Source : GUAY, Serge-André, J’aime penser – Comment prendre plaisir à penser dans un monde où tout chacun se donne raison, essai et témoignage de gouvernance personnelle, Fondation littéraire Fleur de Lys. → Cliquez ici pour télécharger la version PDF gratuite.

En philothérapie, les praticiens dogmatiques du dialogue socratique ne donnent pas libre court à l’expression verbale de leurs clients. La verbalisation ne figure pas au programme de ce type de consultation philosophique. Ils ne permettent pas à leurs clients tentent de revenir sur leurs propos ou de les justifier. Bref, les clients à la recherche d’une oreille attentive et bienfaisante se retrouvent brimés et leurs émotions réprimées.

Or, que ce soit en psychologie ou en philosophie, les émotions jouent un rôle important dans la prise de décision, ce qui inclut la décision de livrer telle ou telle réponse à la question posée au client.

À l’instar de la psychothérapie, la philothérapie se doit de tenir compte du besoin de verbalisation de son client. Évidemment, il ne s’agit pas de laisser le client verbaliser ses idées et ses émotions à outrance. Il faut tout de même permettre une certaine verbalisation qui laisse entrevoir la philosophie et les biais cognitifs du client, sans quoi la séance ne portera pas ses fruits.

Le philothérapeute adepte du dialogue socratique demande souvent à son client de lui soumettre, avant la séance, une question, une seule question, sur laquelle portera le dialogue. À cette question, il est d’usage de demander au client de définir l’objet de sa question. Puis, le philothérapeute questionne son client sur sa réponse. Et en va ainsi d’une réponse à l’autre. Dans ce cas, le client et le philothérapeute ne dialoguent pas. Le philothérapeute ne fait que poser des questions et le client doit se limiter à répondre à ces questions. La séance en est une de questions-réponses, non pas de dialogue.
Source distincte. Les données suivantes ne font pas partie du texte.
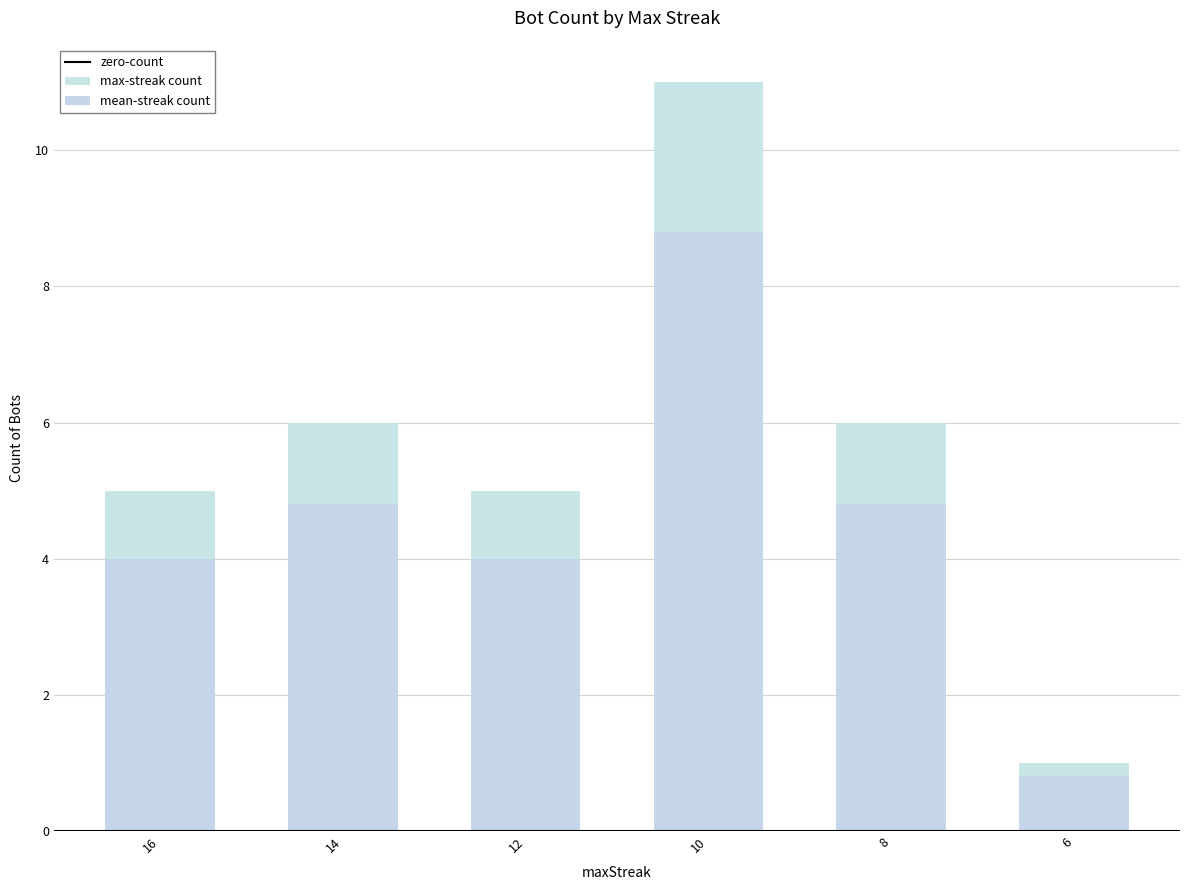

Is it true that the value at 6 is 0?

False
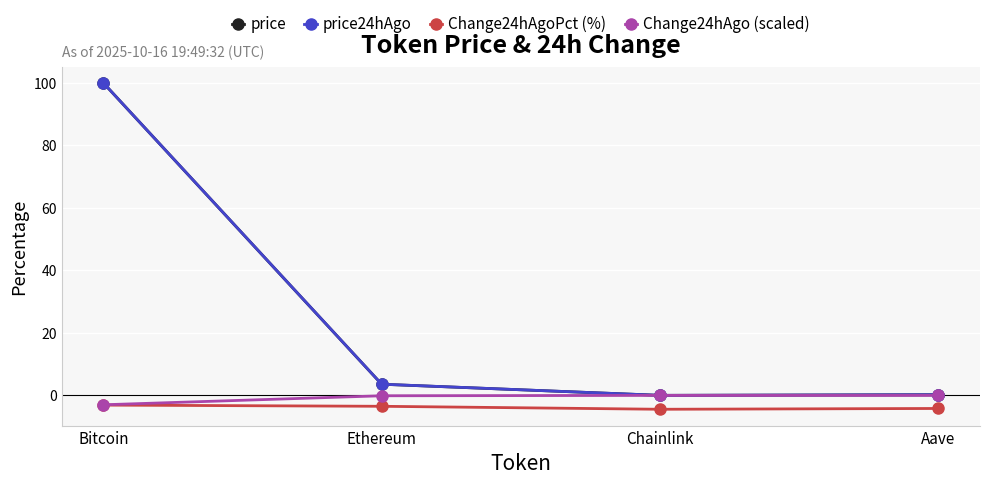

What is the label of the 1st point from the left?

Bitcoin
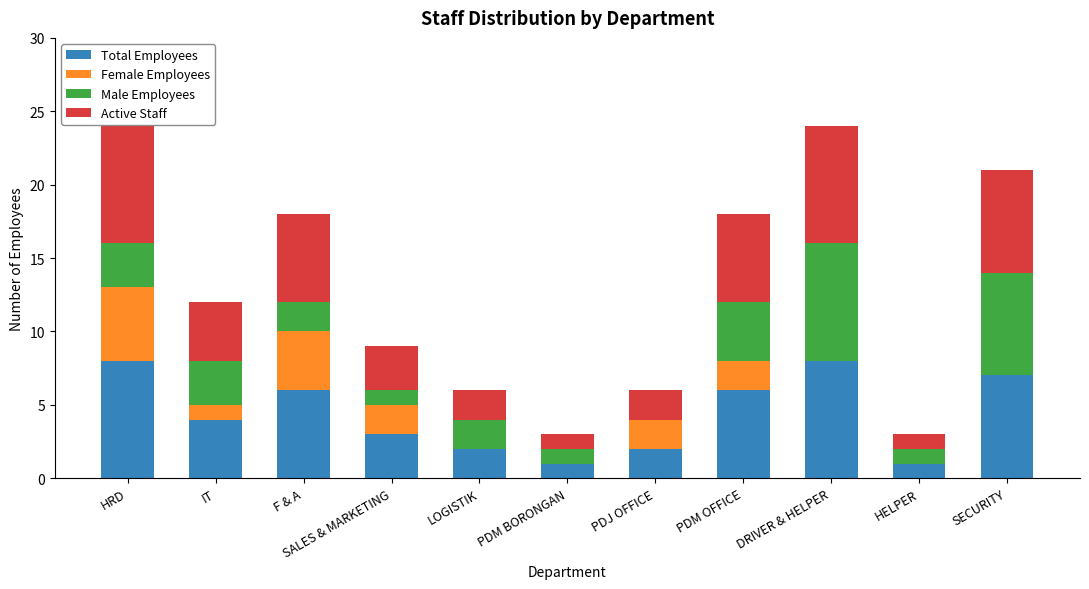

True or false: Total Employees has a value of 2 at PDJ OFFICE.

True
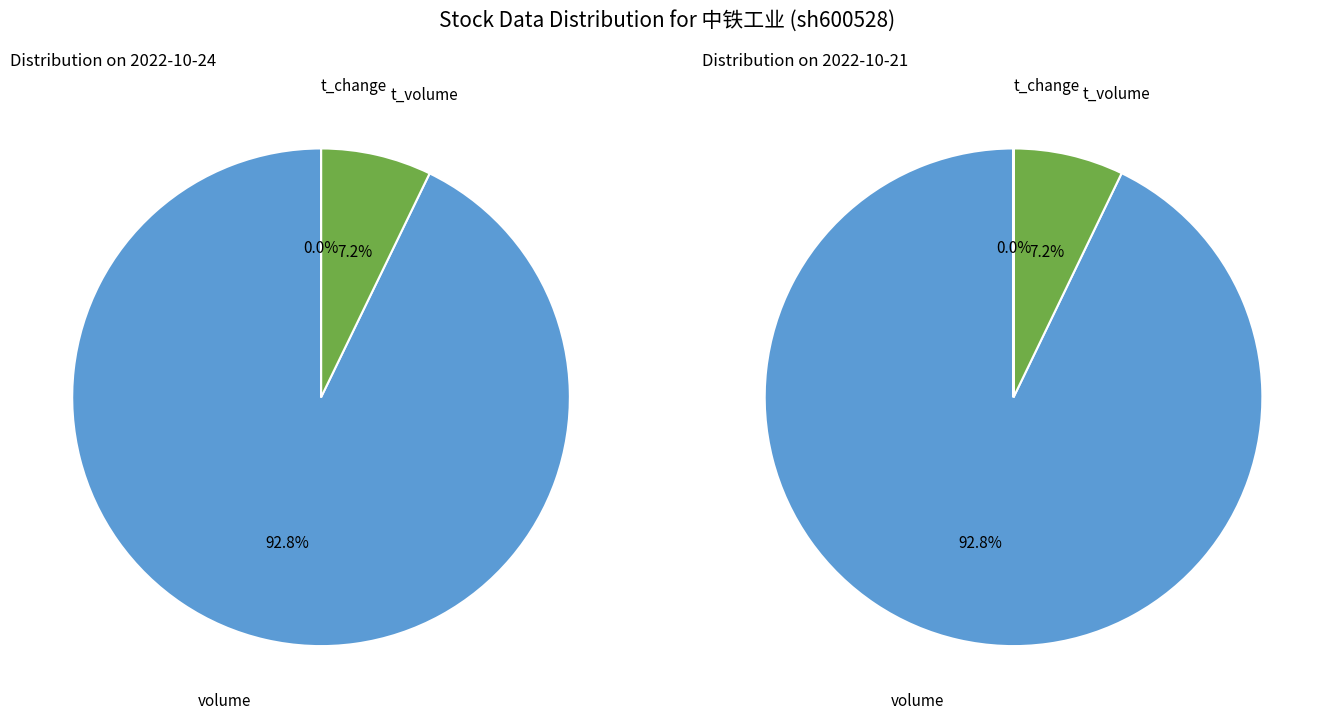

To the nearest percent, what is the average slice percentage?

33%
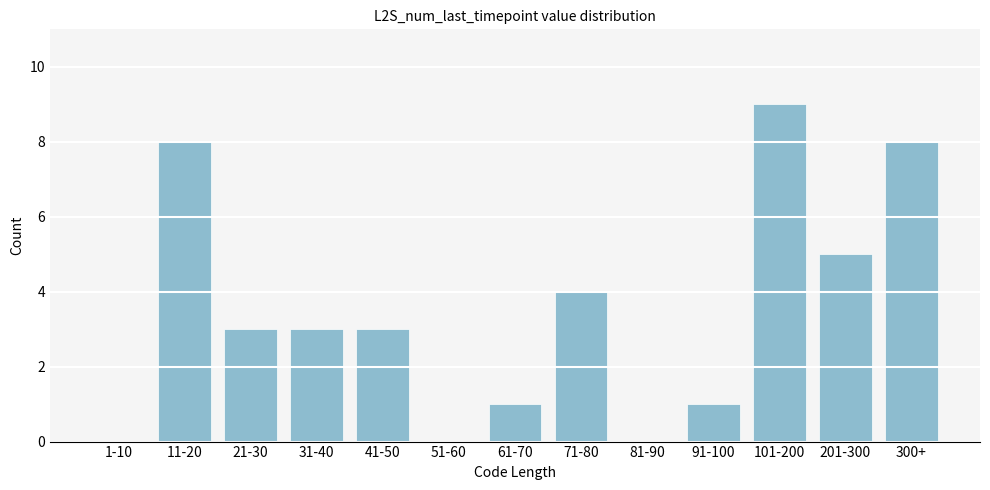

Reading right to left, extract all data points from this chart.

300+=8	201-300=5	101-200=9	91-100=1	81-90=0	71-80=4	61-70=1	51-60=0	41-50=3	31-40=3	21-30=3	11-20=8	1-10=0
Dans le cas du dialogue socratique dogmatique, on peut donc dire que le philothérapeute verbalise à outrance en s’affairant à enchaîner rapidement les questions sur les réponses de son client à qui il interdit toute justification, tout retour sur ses réponses et même l’expression de ses émotions, bref, toute verbalisation.

Je crois que cette approche ne parvient pas à donner au client les moyens de développer son esprit critique car elle ne se fonde pas sur un véritable dialogue d’égal à égal.